**TASK DIRECTIONS**
Only an exact copy of the entries, stripped of pictures, will serve as the answer.

**PROVIDED RECORDS**
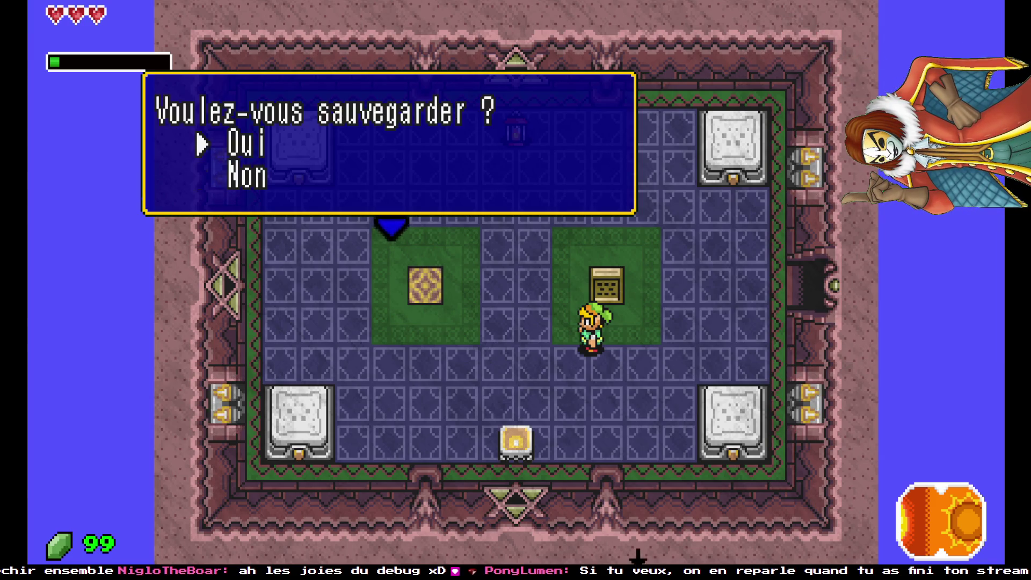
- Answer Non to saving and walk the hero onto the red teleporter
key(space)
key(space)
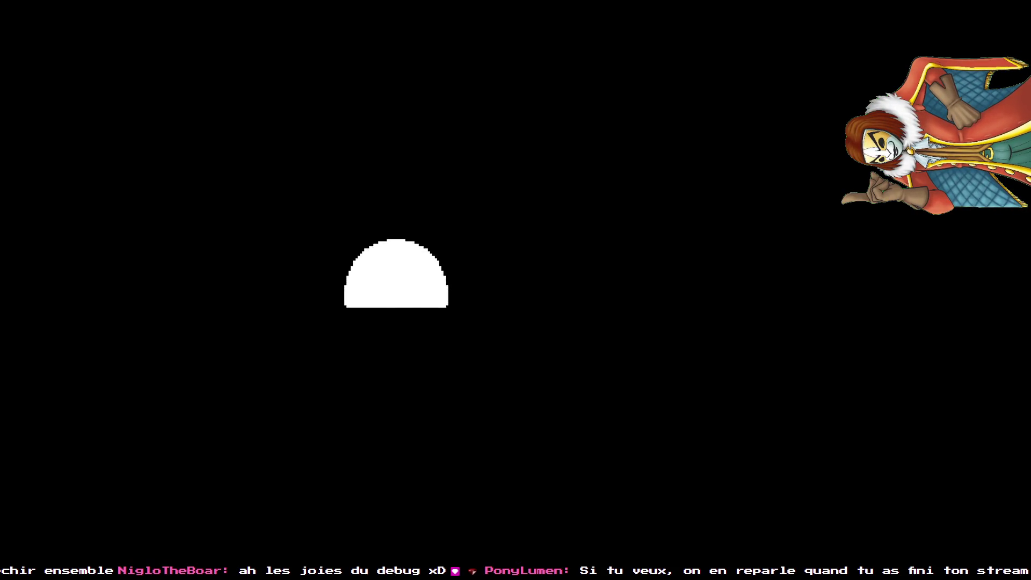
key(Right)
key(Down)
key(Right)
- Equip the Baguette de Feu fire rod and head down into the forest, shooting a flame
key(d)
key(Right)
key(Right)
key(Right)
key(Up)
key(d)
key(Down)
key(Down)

**EXERCISE SOLUTION**
- Answer Non to saving and walk the hero onto the red teleporter
key(space)
key(space)
key(Right)
key(Down)
key(Right)
- Equip the Baguette de Feu fire rod and head down into the forest, shooting a flame
key(d)
key(Right)
key(Right)
key(Right)
key(Up)
key(d)
key(Down)
key(Down)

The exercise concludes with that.